== EXERCISE ==
Since only a count is wanted, work out how many lines in the material below contain the word "feature" and return that number.

(EXTRACTED RECORDS Opens)

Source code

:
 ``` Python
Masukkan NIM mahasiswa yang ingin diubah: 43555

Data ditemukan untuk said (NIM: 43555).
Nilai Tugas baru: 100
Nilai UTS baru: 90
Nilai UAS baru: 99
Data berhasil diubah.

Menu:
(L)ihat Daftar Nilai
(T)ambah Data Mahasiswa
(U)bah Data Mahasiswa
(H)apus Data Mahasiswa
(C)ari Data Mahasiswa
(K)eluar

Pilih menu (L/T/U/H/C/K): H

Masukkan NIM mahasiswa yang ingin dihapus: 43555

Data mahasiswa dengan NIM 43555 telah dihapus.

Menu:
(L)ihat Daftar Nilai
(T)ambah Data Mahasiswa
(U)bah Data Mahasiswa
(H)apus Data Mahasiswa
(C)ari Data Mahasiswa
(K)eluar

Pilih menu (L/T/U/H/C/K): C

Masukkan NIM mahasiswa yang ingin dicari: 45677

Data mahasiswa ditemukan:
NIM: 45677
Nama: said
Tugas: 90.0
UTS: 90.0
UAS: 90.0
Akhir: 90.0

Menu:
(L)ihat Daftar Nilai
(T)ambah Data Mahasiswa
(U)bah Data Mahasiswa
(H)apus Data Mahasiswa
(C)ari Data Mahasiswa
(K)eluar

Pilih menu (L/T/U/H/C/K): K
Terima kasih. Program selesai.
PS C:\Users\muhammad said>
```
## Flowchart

(EXTRACTED RECORDS Closes)
(EXTRACTED RECORDS Opens)

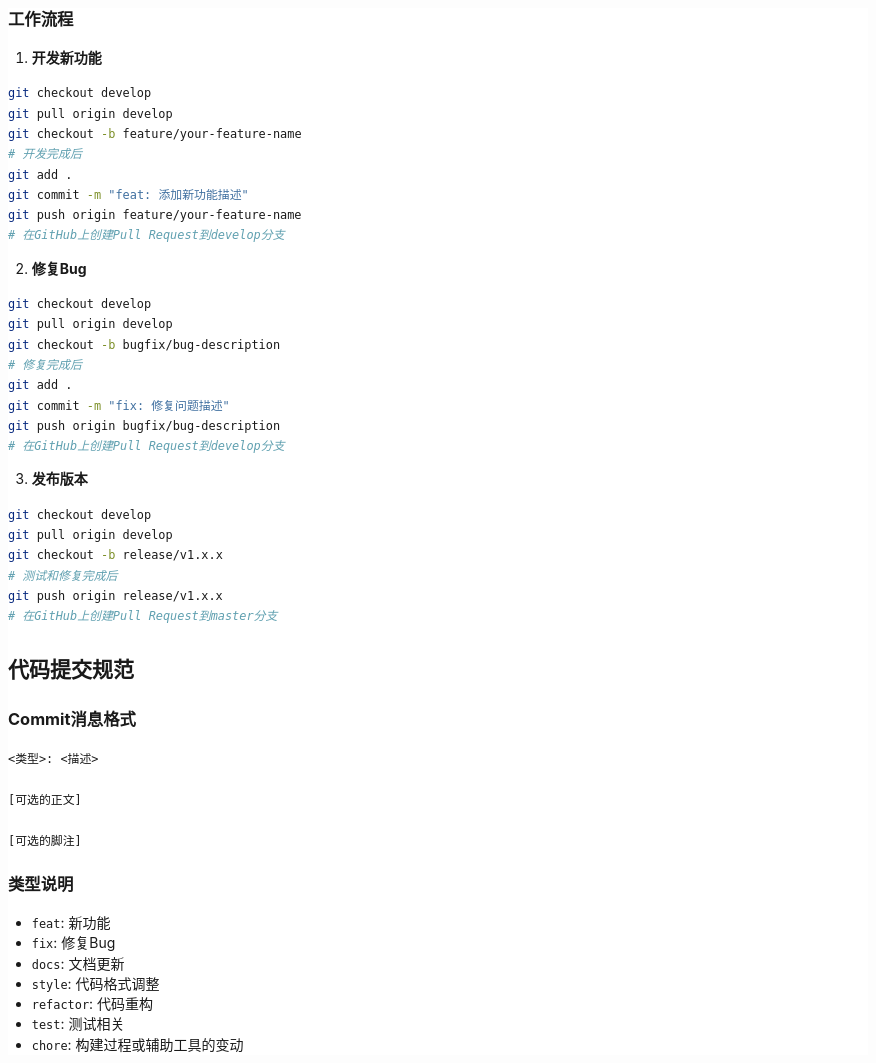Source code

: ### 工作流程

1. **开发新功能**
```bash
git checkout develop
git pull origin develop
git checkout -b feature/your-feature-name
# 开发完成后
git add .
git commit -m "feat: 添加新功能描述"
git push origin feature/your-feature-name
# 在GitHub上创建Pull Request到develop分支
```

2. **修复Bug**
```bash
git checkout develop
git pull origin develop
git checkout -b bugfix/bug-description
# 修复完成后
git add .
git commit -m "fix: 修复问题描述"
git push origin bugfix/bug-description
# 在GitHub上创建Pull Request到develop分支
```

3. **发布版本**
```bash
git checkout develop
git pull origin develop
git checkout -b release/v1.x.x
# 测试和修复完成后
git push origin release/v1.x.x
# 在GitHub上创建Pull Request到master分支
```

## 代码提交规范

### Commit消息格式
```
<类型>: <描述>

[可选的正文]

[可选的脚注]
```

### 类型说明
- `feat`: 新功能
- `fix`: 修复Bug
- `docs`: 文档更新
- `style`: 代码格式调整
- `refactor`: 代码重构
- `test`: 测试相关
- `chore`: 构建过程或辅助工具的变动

(EXTRACTED RECORDS Closes)

== YOUR RESPONSE ==
2